[Reading passage]

Archive for the 'Interface' Category

Gravity on the Web

Wednesday, August 6th, 2008

3

Computer commands of all kinds — speech, keyboard and mouse — are much easier to use when they’re consistent across programs.

At the base level, it’s important that common elements like drop-down menus act the same. You control drop-down menus without thinking — click on an element or use the Left, Right, Up, Down and Enter keys.

Consistent commands are the real-world equivalent of having the same gravity in every room, or keys turning the same way to unlock.

Web applications are looking more and more like standard computer programs, but sometimes the elements that look familiar don’t act the way we’re used to. Drop-down menus usually respond in a familiar way to the mouse, but often don’t respond to the Up, Down and Enter keys.

But perhaps things are getting better.

The first drop-down menus to show up on Google Docs didn’t respond to Left, Right, Up, Down and Enter. Then most of the folder-view drop-down menus were arrow key/Enter enabled, but not document menus. A few months ago document menus changed from looking tab-like to looking more menu like, but still didn’t respond to arrow keys and Enter. Then, sometime in the last few weeks, the Doc menus were arrow key/Enter enabled (the change didn’t show up on the update notice).

The keyboard shortcuts enable better speech navigation as well. I can say, for instance, “3 Down Enter” to choose an item in an open menu, “3 Down 2 Right Enter” to choose a color on the open color menu, or “7 Right Wait 3″ to take a three-second peak at each of the seven successive menus starting with the file menu open.

This is a great trend.

Now all we need is keyboard shortcuts to open the menus in the first place. We also need the same kind of control in all Web applications, including Google spreadsheets.

Friday Tip: Remembering boilerplate and vocabulary commands

Friday, August 1st, 2008

3

NatSpeak boilerplate Text and Graphics commands allow you to insert any text or graphics into a document using a single speech command. These commands can be very powerful — they’re good for adding text and graphics that you use often, such as your address or a set of directions.

The NatSpeak Vocabulary editor allows you to add words or phrases to your vocabulary that have different spoken and written forms. This allows you to make words like your email address easily pronounceable.

The key to using boilerplate and vocabulary commands is being able to remember them.

There are two ways to make these types of commands easy to remember:

1. Word them consistently

2. Make them easy to look up

I find the easiest way to remember boilerplate Text and Graphics commands is to simply say the first part of the text you’re inserting followed by “Full”. So “Redstart Full” prints the full name and address of Redstart Systems. If you have two different versions of the address, add a number. “Redstart Full 1″ prints the same address in a different format.

You can use the Utter Command Clipboard facility to make anything easy to look up. Once you name your Text and Graphics command say “Line Copy To” followed by the name of the UC Clipboard file and you’ve got it recorded. For example, to keep your boilerplate commands in “UC List 1″ say “Line Copy To List 1″.

[/Reading passage]
[Raw data]

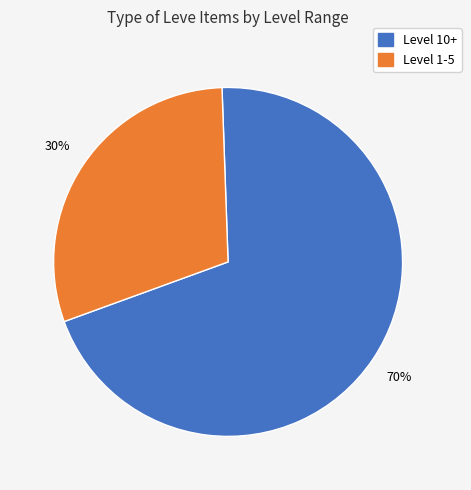

Is there any slice that represents more than half of the pie?

Yes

[/Raw data]

◆ Task set
- A) Decide whether each statement agrees with the archive page, answering yes or no and quoting the deciding words: (i) The first drop-down menus on Google Docs responded to the arrow keys and Enter. (ii) The change that enabled arrow keys and Enter in the Doc menus appeared on the update notice. (iii) The NatSpeak Vocabulary editor lets you add words or phrases whose spoken and written forms differ.
- B) According to the archive page, which word follows the first part of the inserted text when the writer names a boilerplate Text and Graphics command?
- C) Reproduce the stretch of the archive page from "Wednesday, August 6th, 2008" through "Right, Up, Down and Enter keys.".

◆ Responses per task
- A)
(i) No: "The first drop-down menus to show up on Google Docs didn’t respond to Left, Right, Up, Down and Enter."
(ii) No: "the change didn’t show up on the update notice"
(iii) Yes: "allows you to add words or phrases to your vocabulary that have different spoken and written forms"

- B) "Full"

- C)
Wednesday, August 6th, 2008

3

Computer commands of all kinds — speech, keyboard and mouse — are much easier to use when they’re consistent across programs.

At the base level, it’s important that common elements like drop-down menus act the same. You control drop-down menus without thinking — click on an element or use the Left, Right, Up, Down and Enter keys.